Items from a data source
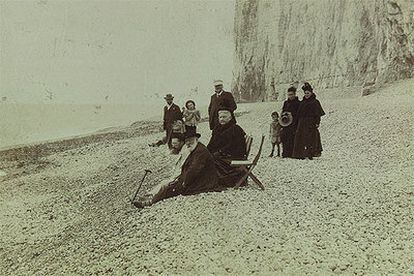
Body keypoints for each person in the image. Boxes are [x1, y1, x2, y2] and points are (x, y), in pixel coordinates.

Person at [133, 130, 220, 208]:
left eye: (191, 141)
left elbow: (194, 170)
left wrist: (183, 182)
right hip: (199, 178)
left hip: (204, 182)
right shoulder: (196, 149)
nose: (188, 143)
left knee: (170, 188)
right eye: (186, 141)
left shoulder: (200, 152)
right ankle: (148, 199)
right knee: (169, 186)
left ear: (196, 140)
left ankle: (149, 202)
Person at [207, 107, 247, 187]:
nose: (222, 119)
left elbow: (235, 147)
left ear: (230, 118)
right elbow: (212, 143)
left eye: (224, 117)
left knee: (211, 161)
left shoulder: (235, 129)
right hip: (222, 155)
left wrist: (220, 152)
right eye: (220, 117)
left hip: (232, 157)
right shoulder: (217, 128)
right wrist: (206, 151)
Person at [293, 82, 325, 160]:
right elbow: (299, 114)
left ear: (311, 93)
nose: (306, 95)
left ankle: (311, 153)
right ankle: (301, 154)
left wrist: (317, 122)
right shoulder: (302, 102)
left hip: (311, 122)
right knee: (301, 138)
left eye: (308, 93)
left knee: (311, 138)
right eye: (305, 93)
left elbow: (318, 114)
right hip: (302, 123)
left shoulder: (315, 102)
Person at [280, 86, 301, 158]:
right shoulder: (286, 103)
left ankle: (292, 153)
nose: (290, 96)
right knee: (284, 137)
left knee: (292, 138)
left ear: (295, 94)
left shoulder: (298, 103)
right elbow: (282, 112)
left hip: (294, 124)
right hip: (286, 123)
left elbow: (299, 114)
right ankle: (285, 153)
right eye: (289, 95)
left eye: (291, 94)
* * *
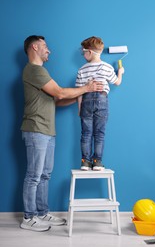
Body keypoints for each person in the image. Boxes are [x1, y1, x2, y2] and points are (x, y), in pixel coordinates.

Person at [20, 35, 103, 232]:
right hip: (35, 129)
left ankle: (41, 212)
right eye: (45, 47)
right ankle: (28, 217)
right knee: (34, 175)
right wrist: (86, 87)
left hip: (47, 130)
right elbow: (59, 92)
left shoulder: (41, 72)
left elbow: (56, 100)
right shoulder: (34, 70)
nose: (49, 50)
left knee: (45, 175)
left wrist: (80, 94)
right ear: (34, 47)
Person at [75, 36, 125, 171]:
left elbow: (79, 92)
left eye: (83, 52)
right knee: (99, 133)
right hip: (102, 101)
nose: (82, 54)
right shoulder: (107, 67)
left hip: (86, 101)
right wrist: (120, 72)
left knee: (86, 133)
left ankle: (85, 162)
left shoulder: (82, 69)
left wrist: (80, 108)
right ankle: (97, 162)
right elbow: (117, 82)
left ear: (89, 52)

EXERCISE DETAILS
Take each line above that holds the string "elbow" and copy it.

TASK RESULT
left elbow: (194, 170)
left elbow: (235, 147)
right elbow: (212, 143)
right elbow: (299, 114)
left elbow: (318, 114)
right elbow: (282, 112)
left elbow: (299, 114)
right elbow: (59, 92)
left elbow: (56, 100)
left elbow: (79, 92)
right elbow: (117, 82)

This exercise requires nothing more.